3. El postulado del constructivismo. Este postulado ya ha 
estado implicado en todo lo que hemos visto antes. Pero 
merece que se le explicite. La «realidad» que atribuimos a los 
«mundos» que habitamos es construida. Parafraseando a 
Nelson Goodman38, «la realidad se hace, no se encuentra». La 
construcción de la realidad es el producto de la creación de 
conocimiento conformada a lo largo de tradiciones con la caja 
de herramientas de formas de pensar de una cultura. En este 
sentido, la educación debe concebirse como una ayuda para que 
los niños humanos aprendan a usar las herramientas de
creación de significado y construcción de la realidad, para 
adaptarse mejor al mundo en el que se encuentran y para 
ayudarles en el proceso de cambiarlo según se requiera. En este 
sentido, incluso se puede concebir como interesada en ayudar a 
la gente a llegar a ser mejores arquitectos y mejores 
constructores.
4. El postulado interaccional. El pasarse conocimiento y 
habilidad, como cualquier intercambio humano, supone una 
subcomunidad en interacción. Como mínimo, supone un 
«profesor» y un «aprendiz»; o, si no un profesor en carne y 
hueso, sí uno vicario como un libro o una película o un 
muestrario, o un ordenador «interactivo».
Es sobre todo a través de la interacción con otros que los 
niños averiguan de qué trata la cultura y cómo concibe el 
mundo. A diferencia de otras especies, los seres humanos se 
enseñan unos a otros deliberadamente en contextos fuera de 
aquellos en los que se usará el conocimiento que se enseña. Tal 
«enseñanza» deliberada no se encuentra en ningún otro lugar 
del reino animal, salvo fragmentariamente entre los primares 
superiores39. Ciertamente, muchas culturas indígenas no 
practican una forma de enseñanza tan deliberada o 
descontextualizada como nosotros. Pero «contar» y «mostrar» 

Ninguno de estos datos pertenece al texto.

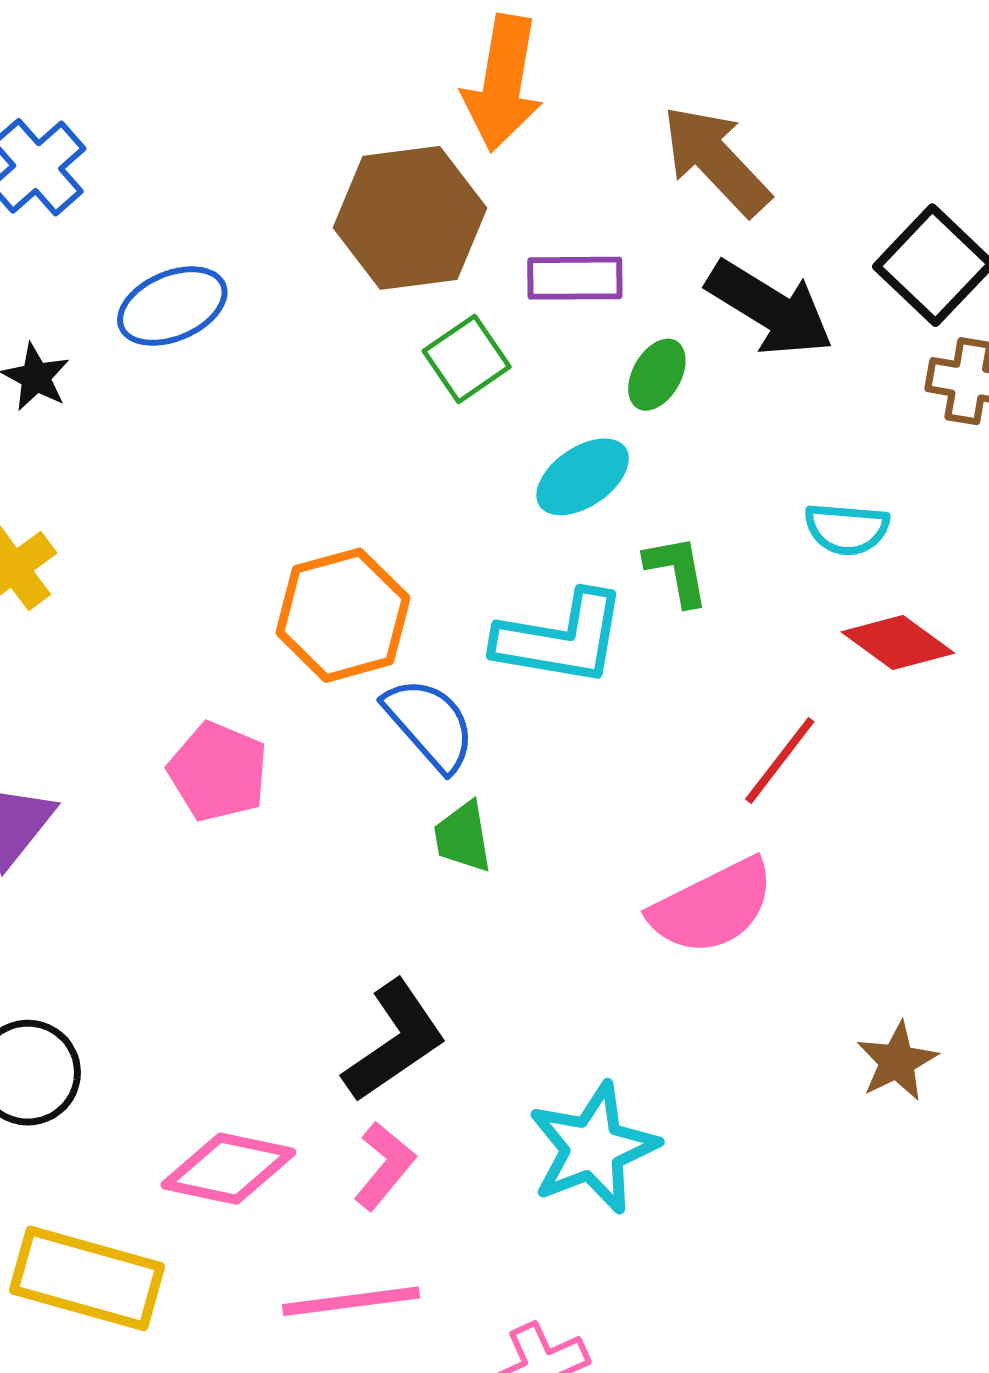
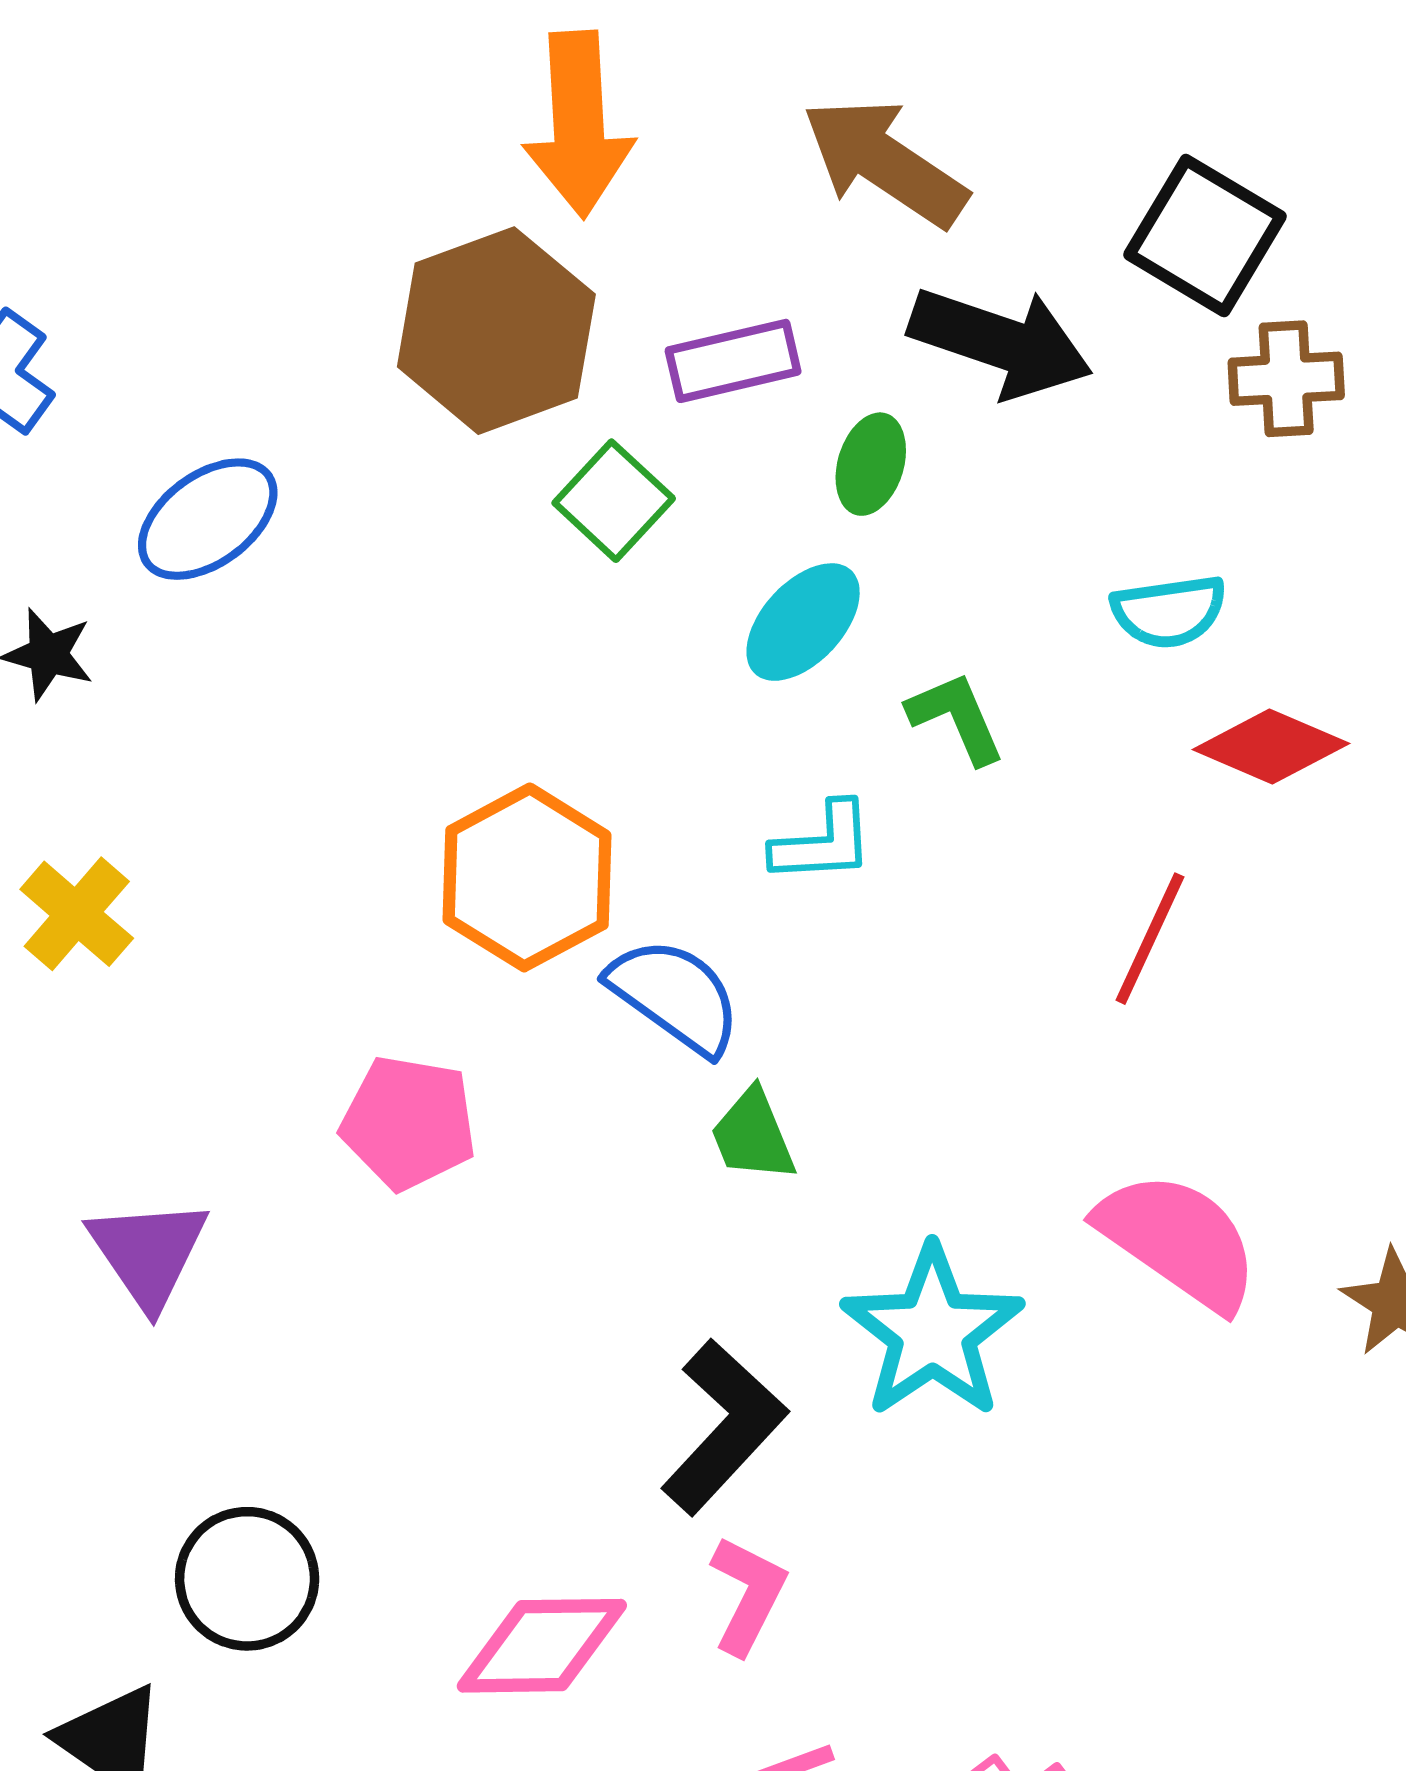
cyan L-shape: (561, 639) -> (823, 843), size x0.6
pink semicircle: (712, 907) -> (1179, 1241), moved, turned -106
cyan star: (593, 1148) -> (932, 1332), moved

son tan humanamente universales como hablar.
Se suele decir que esta especialización descansa sobre el don 
del lenguaje. Pero, tal vez más claramente, también descansa 
sobre nuestro increíblementebien desarrollado talento para la 
«intersubjetividad»: la habilidad humana para entender las 
mentes de otros, ya sea a través del lenguaje, el gesto u otros 
medios40. No son solo las palabras las que hacen esto posible, 
sino nuestra capacidad para aprehender el papel de los 
contextos en los que las palabras, los actos y los gestos ocurren.